BEGIN The data

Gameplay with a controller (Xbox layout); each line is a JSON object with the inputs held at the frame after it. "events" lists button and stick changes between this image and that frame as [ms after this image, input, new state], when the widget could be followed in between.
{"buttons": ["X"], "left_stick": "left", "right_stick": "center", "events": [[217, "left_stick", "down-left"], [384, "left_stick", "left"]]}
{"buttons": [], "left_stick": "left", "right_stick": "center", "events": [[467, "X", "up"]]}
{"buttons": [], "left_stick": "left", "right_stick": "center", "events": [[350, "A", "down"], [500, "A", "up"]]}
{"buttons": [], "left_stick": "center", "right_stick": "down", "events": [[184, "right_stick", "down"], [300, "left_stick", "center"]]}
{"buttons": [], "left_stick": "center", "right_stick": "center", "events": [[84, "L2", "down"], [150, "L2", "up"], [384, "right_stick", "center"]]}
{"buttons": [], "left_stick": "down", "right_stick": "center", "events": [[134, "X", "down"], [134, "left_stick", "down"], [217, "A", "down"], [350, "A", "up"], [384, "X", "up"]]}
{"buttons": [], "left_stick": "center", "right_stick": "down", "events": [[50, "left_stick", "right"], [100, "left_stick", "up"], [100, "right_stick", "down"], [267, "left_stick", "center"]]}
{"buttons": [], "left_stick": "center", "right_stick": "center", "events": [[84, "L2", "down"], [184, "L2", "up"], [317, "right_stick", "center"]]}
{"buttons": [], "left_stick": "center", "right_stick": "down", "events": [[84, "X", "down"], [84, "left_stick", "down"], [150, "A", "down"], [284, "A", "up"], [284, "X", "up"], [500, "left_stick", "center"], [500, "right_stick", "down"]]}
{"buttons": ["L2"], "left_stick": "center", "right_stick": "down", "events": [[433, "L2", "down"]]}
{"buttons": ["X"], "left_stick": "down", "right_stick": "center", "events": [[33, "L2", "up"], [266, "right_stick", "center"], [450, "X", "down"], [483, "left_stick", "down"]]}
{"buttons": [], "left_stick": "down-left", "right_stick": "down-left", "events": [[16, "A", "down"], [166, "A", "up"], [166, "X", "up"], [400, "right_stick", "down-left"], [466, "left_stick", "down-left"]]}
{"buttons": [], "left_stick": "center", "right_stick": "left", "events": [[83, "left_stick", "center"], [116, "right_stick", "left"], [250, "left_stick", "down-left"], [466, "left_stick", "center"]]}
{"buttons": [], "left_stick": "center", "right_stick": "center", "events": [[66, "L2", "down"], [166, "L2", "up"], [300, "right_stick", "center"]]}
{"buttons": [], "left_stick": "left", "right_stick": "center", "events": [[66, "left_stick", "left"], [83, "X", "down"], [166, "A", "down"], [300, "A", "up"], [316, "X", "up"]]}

END The data

**Work item**
Reproduce the material above in full, exactly.

**Task output**
Gameplay with a controller (Xbox layout); each line is a JSON object with the inputs held at the frame after it. "events" lists button and stick changes between this image and that frame as [ms after this image, input, new state], when the widget could be followed in between.
{"buttons": ["X"], "left_stick": "left", "right_stick": "center", "events": [[217, "left_stick", "down-left"], [384, "left_stick", "left"]]}
{"buttons": [], "left_stick": "left", "right_stick": "center", "events": [[467, "X", "up"]]}
{"buttons": [], "left_stick": "left", "right_stick": "center", "events": [[350, "A", "down"], [500, "A", "up"]]}
{"buttons": [], "left_stick": "center", "right_stick": "down", "events": [[184, "right_stick", "down"], [300, "left_stick", "center"]]}
{"buttons": [], "left_stick": "center", "right_stick": "center", "events": [[84, "L2", "down"], [150, "L2", "up"], [384, "right_stick", "center"]]}
{"buttons": [], "left_stick": "down", "right_stick": "center", "events": [[134, "X", "down"], [134, "left_stick", "down"], [217, "A", "down"], [350, "A", "up"], [384, "X", "up"]]}
{"buttons": [], "left_stick": "center", "right_stick": "down", "events": [[50, "left_stick", "right"], [100, "left_stick", "up"], [100, "right_stick", "down"], [267, "left_stick", "center"]]}
{"buttons": [], "left_stick": "center", "right_stick": "center", "events": [[84, "L2", "down"], [184, "L2", "up"], [317, "right_stick", "center"]]}
{"buttons": [], "left_stick": "center", "right_stick": "down", "events": [[84, "X", "down"], [84, "left_stick", "down"], [150, "A", "down"], [284, "A", "up"], [284, "X", "up"], [500, "left_stick", "center"], [500, "right_stick", "down"]]}
{"buttons": ["L2"], "left_stick": "center", "right_stick": "down", "events": [[433, "L2", "down"]]}
{"buttons": ["X"], "left_stick": "down", "right_stick": "center", "events": [[33, "L2", "up"], [266, "right_stick", "center"], [450, "X", "down"], [483, "left_stick", "down"]]}
{"buttons": [], "left_stick": "down-left", "right_stick": "down-left", "events": [[16, "A", "down"], [166, "A", "up"], [166, "X", "up"], [400, "right_stick", "down-left"], [466, "left_stick", "down-left"]]}
{"buttons": [], "left_stick": "center", "right_stick": "left", "events": [[83, "left_stick", "center"], [116, "right_stick", "left"], [250, "left_stick", "down-left"], [466, "left_stick", "center"]]}
{"buttons": [], "left_stick": "center", "right_stick": "center", "events": [[66, "L2", "down"], [166, "L2", "up"], [300, "right_stick", "center"]]}
{"buttons": [], "left_stick": "left", "right_stick": "center", "events": [[66, "left_stick", "left"], [83, "X", "down"], [166, "A", "down"], [300, "A", "up"], [316, "X", "up"]]}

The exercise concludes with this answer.